Изменить стиль страницы

Что такое вообще формализм, по вашему мнению? Я бы хотел задать также и обратный вопрос: что такое антиформализм? Что такое социалистический реализм? Вероятно, именно социалистический реализм является ортодоксальным антиформализмом. Но я хотел бы поставить этот вопрос не только теоретически, а и практически. Как вы называете то, что происходит сейчас в советском театре? Тут я должен сказать прямо: если то, что вы сделали с советским театром за последнее время, вы называете антиформализмом, если вы считаете то, что происходит сейчас на сценах лучших театров Москвы, достижением советского театра, то я предпочту быть, с вашей точки зрения, «формалистом». Ибо по совести моей я считаю происходящее сейчас в наших театрах страшным и жалким. И я не знаю, что это такое – антиформализм, или реализм, или натурализм, или еще какой-нибудь «изм». Но я знаю, что это бездарно и плохо. И это убогое и жалкое нечто, претендующее называться театром социалистического реализма, не имеет ничего общего с искусством. А театр – это искусство! И без искусства нет театра!

Пойдите по театрам Москвы, посмотрите на эти серые скучные спектакли, похожие один на другой и один хуже другого. Трудно теперь отличить творческий почерк Малого театра от театра Вахтангова, Камерного от Художественного. Там, где еще недавно творческая мысль била ключом, где люди искусства в поисках, ошибках, часто оступаясь и сворачивая в сторону, действительно творили и создавали – иногда плохое, а иногда и великолепное, – там, где были лучшие театры мира, там царит теперь, по вашей милости, унылое и добропорядочное среднеарифметическое, потрясающее и убивающее своей бездарностью. К этому ли вы стремились?

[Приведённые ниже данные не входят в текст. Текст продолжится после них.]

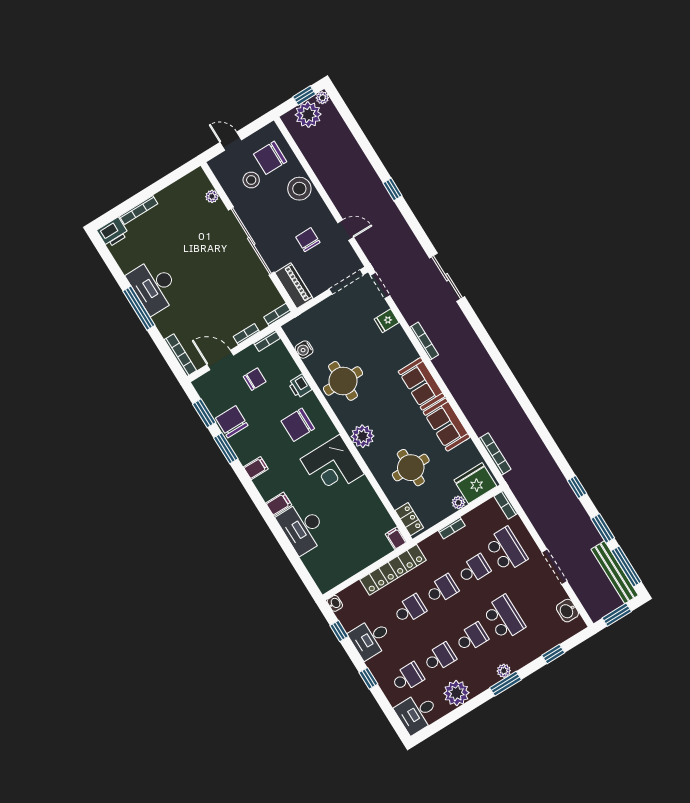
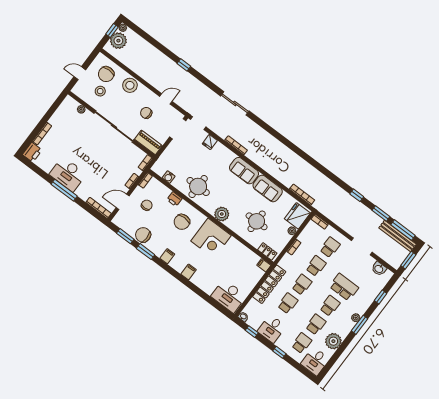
desk: (303, 528) -> (229, 296), moved
school desk: (506, 550) -> (330, 247), width x0.54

Если да – о, тогда вы сделали страшное дело. Желая выплеснуть грязную воду, вы выплеснули вместе с ней и ребенка. Охотясь за формализмом, вы уничтожили искусство!

Ему дали договорить. Может быть, потому, что в зале сидели люди искусства, да и в президиуме съезда тоже. Но, вероятнее всего, потому, что была получена сверху директива – дать Мейерхольду возможность высказаться. «Пятая симфония» была доиграна до конца. Только последствия оказались другими, чем у Шостаковича. На другой же день Мейерхольд был арестован и канул в небытие. Через несколько недель после его ареста была зверски убита у себя на квартире его жена – актриса Зинаида Райх. Убийцы нанесли ей семнадцать ран ножом. После убийства дом оставался окруженным милицией в течение многих дней. Квартира была опечатана НКВД. Все имущество конфисковано.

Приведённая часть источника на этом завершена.